FL - Mangrove Root Model May Hold the Key to Preventing Coastal Erosion
Study First to Quantify Optimal Mangrove Root Hydrodynamic with Predictive Model
Mangrove vegetation, which grows naturally in subtropical shorelines, provides a wide range of ecosystem functions such as reducing coastal erosion, promoting biodiversity, and removing nitrogen, phosphorus and carbon dioxide. These vital ecological functions are influenced by the water flow around the intricate mangrove roots, which create a complex energetic process that mixes up sediments and generates a depositional region behind the roots. How these mangrove roots interact with water flow is believed to be a key element in mitigating coastal erosion.
Accurately projecting hydrodynamic erosion and the essential amount of mangrove species has been a challenge for managers and restoration experts to forecast a successful component of project designs. That is because they need two critical pieces of information: characterization of the near-bed boundary layer of the mangrove roots and their effect on the mangrove root erosion; and a quantitative understanding of mangrove root erosion and the habitat requirements based on the optimal porosity.

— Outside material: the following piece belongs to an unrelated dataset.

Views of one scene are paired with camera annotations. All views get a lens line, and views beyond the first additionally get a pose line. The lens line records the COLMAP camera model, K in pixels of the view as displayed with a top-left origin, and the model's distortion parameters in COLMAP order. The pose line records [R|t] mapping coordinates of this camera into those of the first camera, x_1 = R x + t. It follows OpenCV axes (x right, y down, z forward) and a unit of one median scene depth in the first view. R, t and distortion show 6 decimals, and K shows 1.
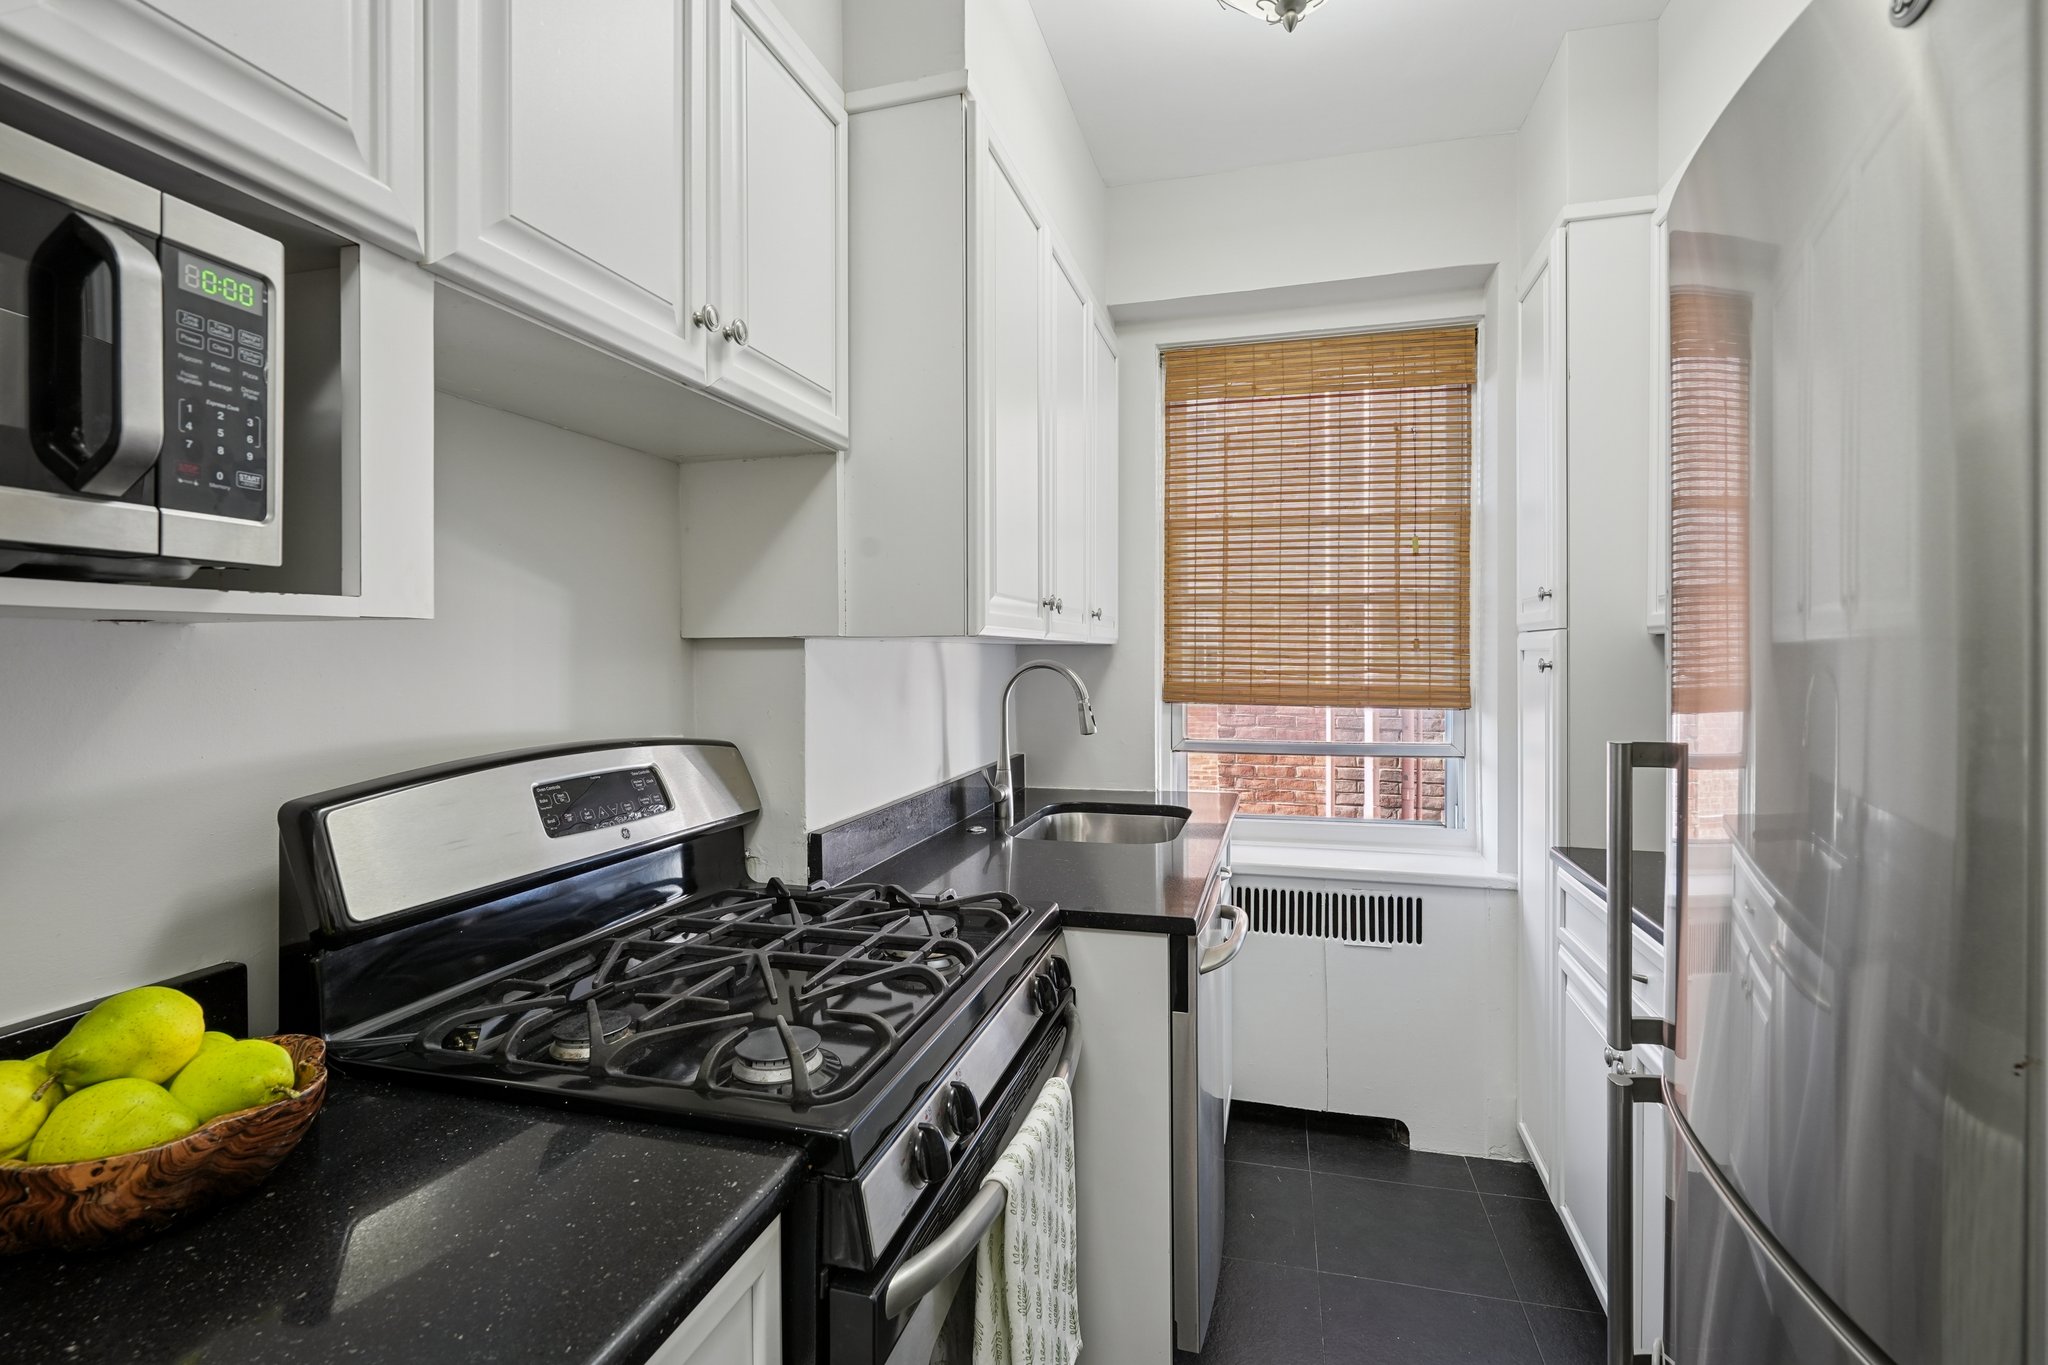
lens RADIAL K [[935.9, 0, 1017.8], [0, 935.9, 682.4], [0, 0, 1]] dist [-0.009609, 0.000387]
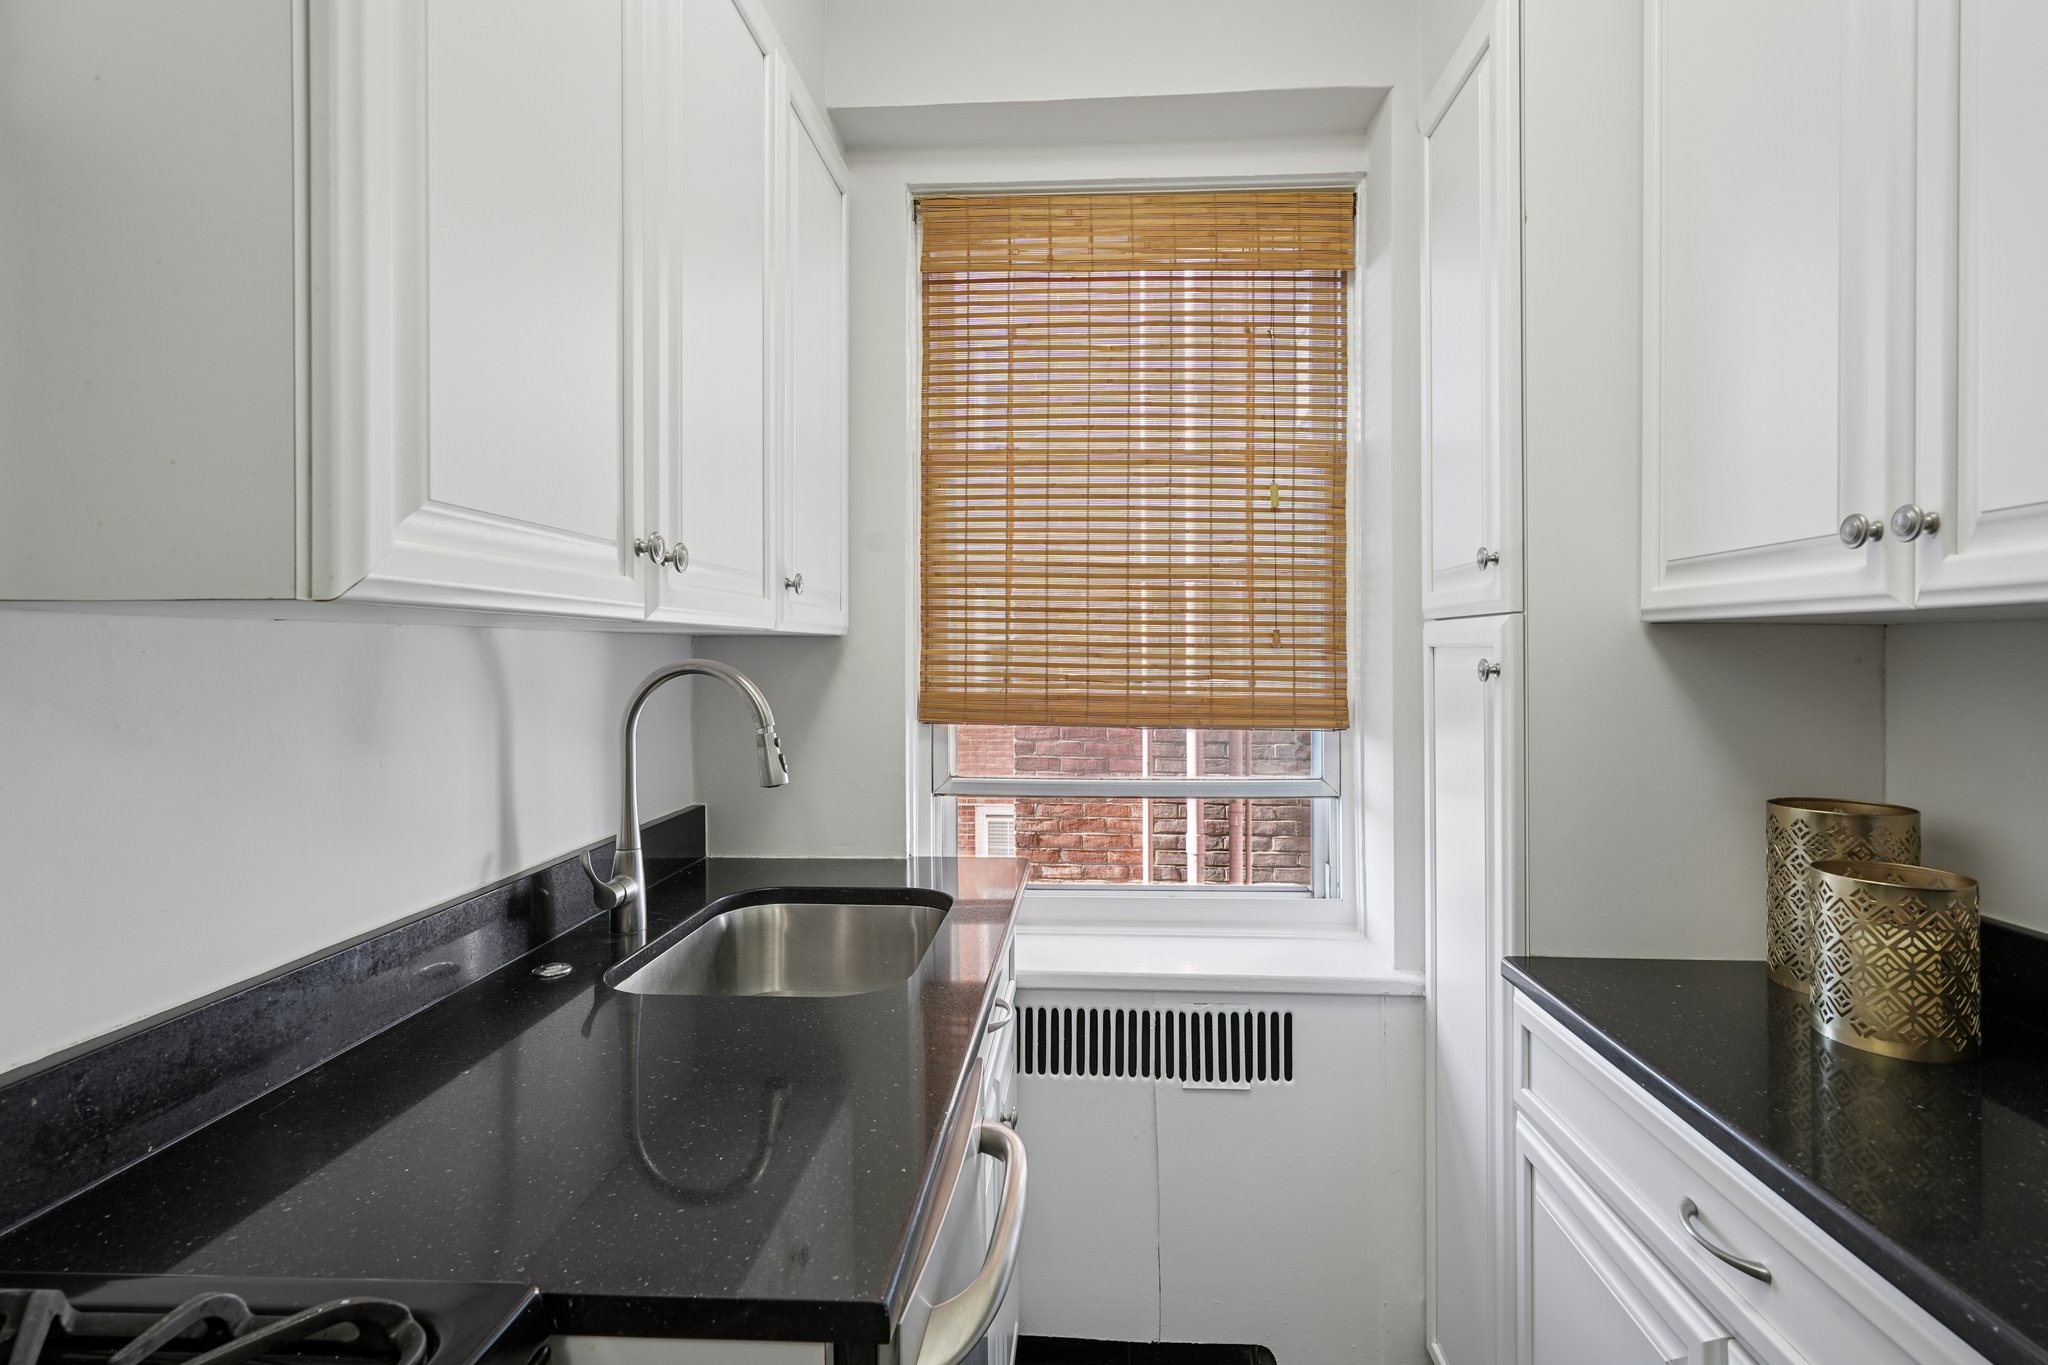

Florida Atlantic University's Oscar M. Curet, Ph.D., an associate professor in the Department of Ocean and Mechanical Engineering within the College of Engineering and Computer Science, spearheaded the research with his co-authors, and are the first to quantify the optimal mangrove root hydrodynamic with a predictive model. For the study, published in Scientific Reports, (published by Nature) they used simplified mangrove root-type models with different porosities to investigate the impact of porosity on the initial motion of the sediments, which is critical to the evolution of shorelines, delta and lands. This predictive model takes into account the mangrove roots' porosity and the near-bed turbulence effect.